Work item –
Exclude the pictures, then copy all remaining records exactly.

----- Supplied data -----

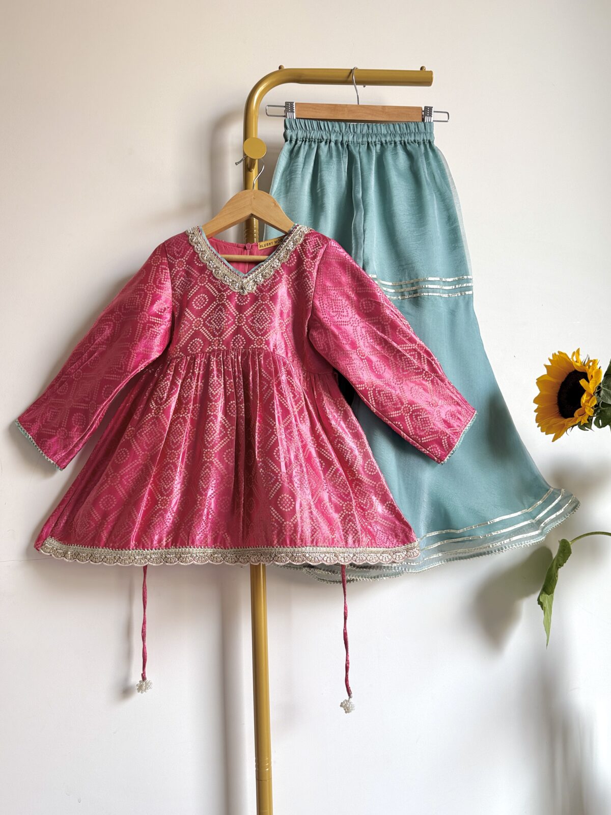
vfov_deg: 71.6
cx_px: 306
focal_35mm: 24
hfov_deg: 56.8
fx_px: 565
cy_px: 408
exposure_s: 1/121
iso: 80
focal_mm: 6.76
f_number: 1.78
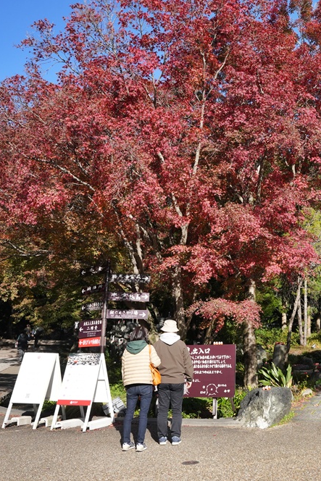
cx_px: 304
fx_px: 495
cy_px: 237
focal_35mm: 37
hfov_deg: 33.5
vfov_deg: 51.9
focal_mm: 24
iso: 1000
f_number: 8
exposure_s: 1/1250
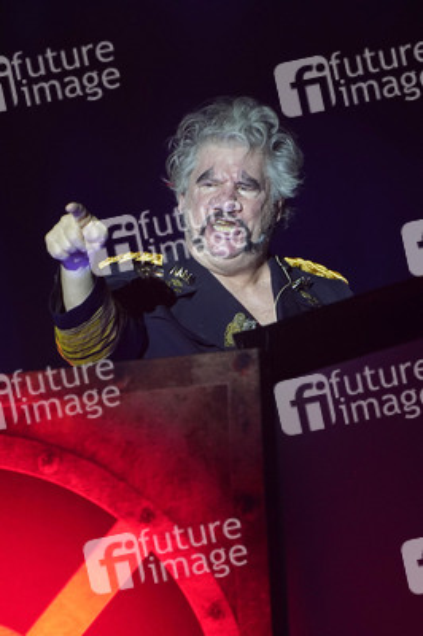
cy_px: 318
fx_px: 10593
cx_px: 212
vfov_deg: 3.4
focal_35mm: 600
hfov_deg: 2.3
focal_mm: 600
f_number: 6.3
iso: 3200
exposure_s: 1/60
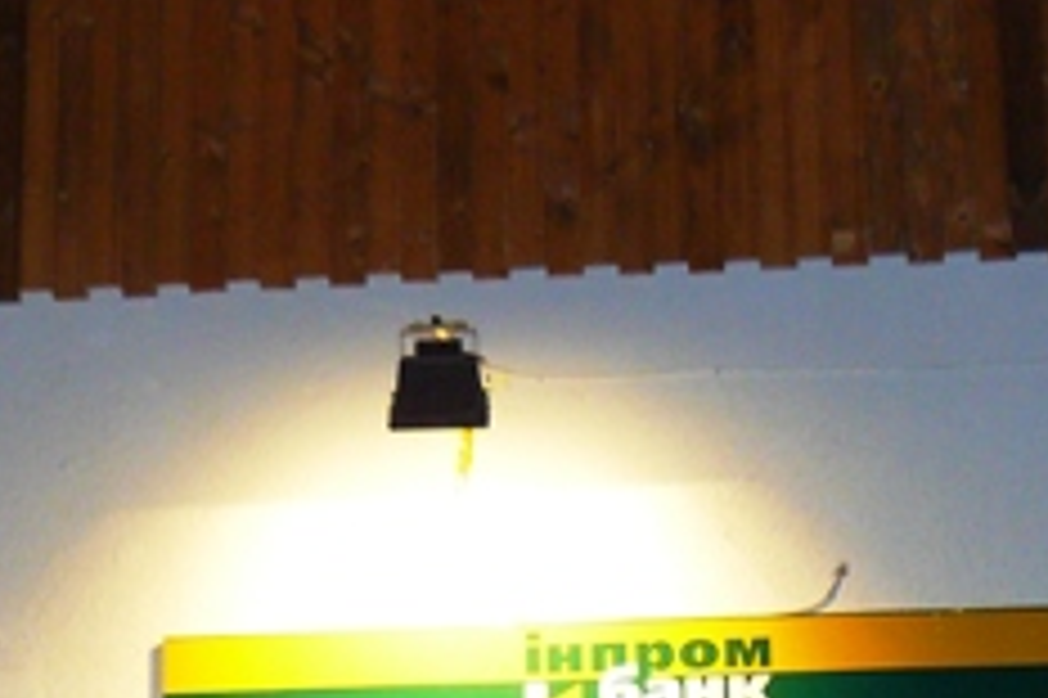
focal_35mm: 103
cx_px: 634
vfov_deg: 12.7
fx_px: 2996
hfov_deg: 19.8
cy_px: 995
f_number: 2.8
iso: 200
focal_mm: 6
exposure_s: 1/30
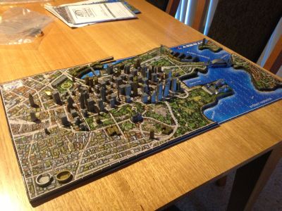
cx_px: 141
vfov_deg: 42.9
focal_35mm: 33
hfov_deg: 55.4
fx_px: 269
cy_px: 106
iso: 400
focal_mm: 4.13
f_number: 2.4
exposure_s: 1/20
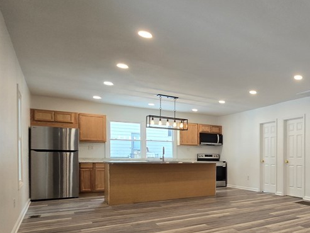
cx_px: 310
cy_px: 158
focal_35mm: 27
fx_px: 242
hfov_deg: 52.0
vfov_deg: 50.3
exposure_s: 1/60
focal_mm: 2.2
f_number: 2.2
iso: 100
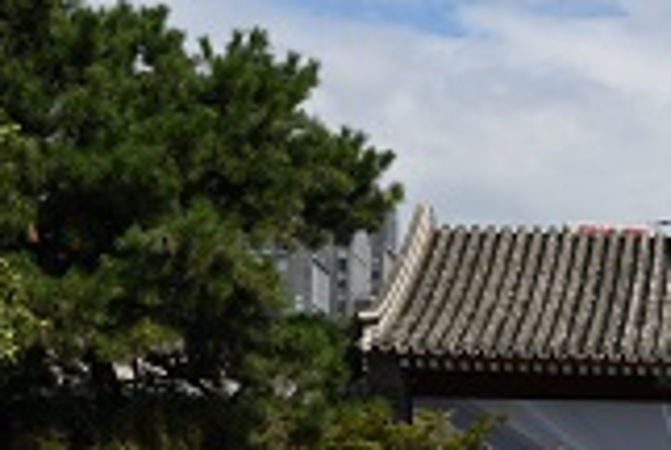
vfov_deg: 11.2
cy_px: 650
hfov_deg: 16.4
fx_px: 2222
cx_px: 813
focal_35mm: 119
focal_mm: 32
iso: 80
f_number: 9
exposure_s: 1/320
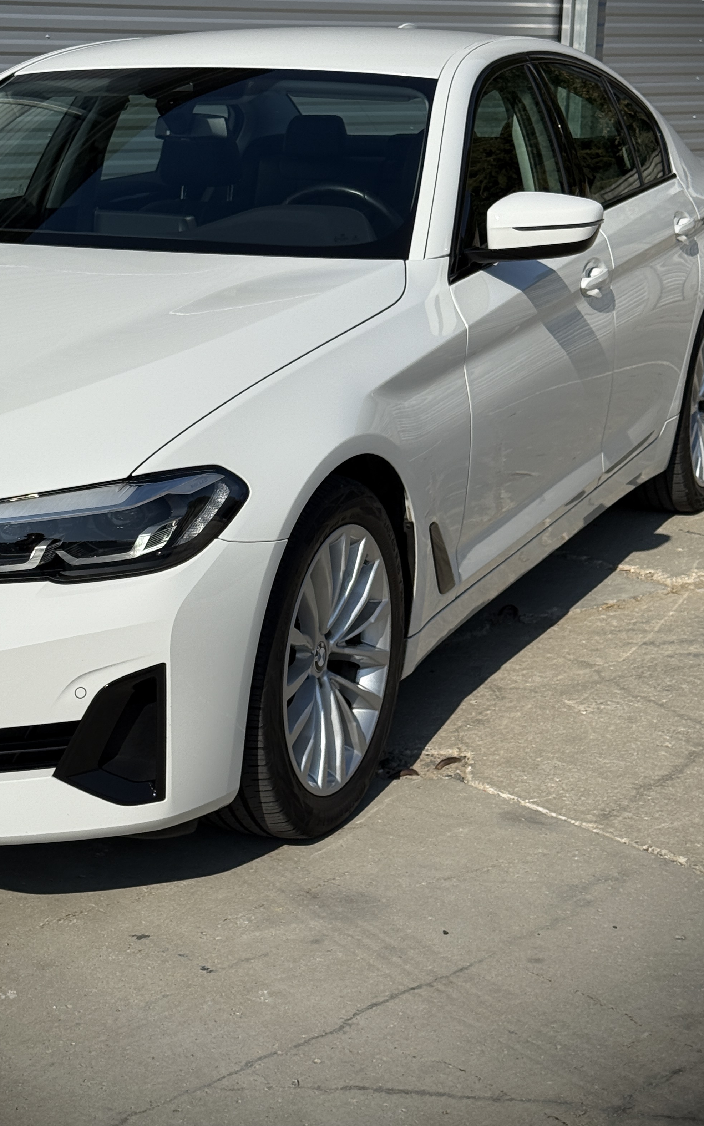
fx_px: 1995
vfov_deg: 31.5
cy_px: 482
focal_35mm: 65
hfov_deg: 20.0
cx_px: 260
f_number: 1.78
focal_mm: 6.76
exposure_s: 1/9901
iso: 64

-----

Response to the exercise –
vfov_deg: 71.6
cx_px: 306
focal_35mm: 24
hfov_deg: 56.8
fx_px: 565
cy_px: 408
exposure_s: 1/121
iso: 80
focal_mm: 6.76
f_number: 1.78
cx_px: 304
fx_px: 495
cy_px: 237
focal_35mm: 37
hfov_deg: 33.5
vfov_deg: 51.9
focal_mm: 24
iso: 1000
f_number: 8
exposure_s: 1/1250
cy_px: 318
fx_px: 10593
cx_px: 212
vfov_deg: 3.4
focal_35mm: 600
hfov_deg: 2.3
focal_mm: 600
f_number: 6.3
iso: 3200
exposure_s: 1/60
focal_35mm: 103
cx_px: 634
vfov_deg: 12.7
fx_px: 2996
hfov_deg: 19.8
cy_px: 995
f_number: 2.8
iso: 200
focal_mm: 6
exposure_s: 1/30
cx_px: 141
vfov_deg: 42.9
focal_35mm: 33
hfov_deg: 55.4
fx_px: 269
cy_px: 106
iso: 400
focal_mm: 4.13
f_number: 2.4
exposure_s: 1/20
cx_px: 310
cy_px: 158
focal_35mm: 27
fx_px: 242
hfov_deg: 52.0
vfov_deg: 50.3
exposure_s: 1/60
focal_mm: 2.2
f_number: 2.2
iso: 100
vfov_deg: 11.2
cy_px: 650
hfov_deg: 16.4
fx_px: 2222
cx_px: 813
focal_35mm: 119
focal_mm: 32
iso: 80
f_number: 9
exposure_s: 1/320
fx_px: 1995
vfov_deg: 31.5
cy_px: 482
focal_35mm: 65
hfov_deg: 20.0
cx_px: 260
f_number: 1.78
focal_mm: 6.76
exposure_s: 1/9901
iso: 64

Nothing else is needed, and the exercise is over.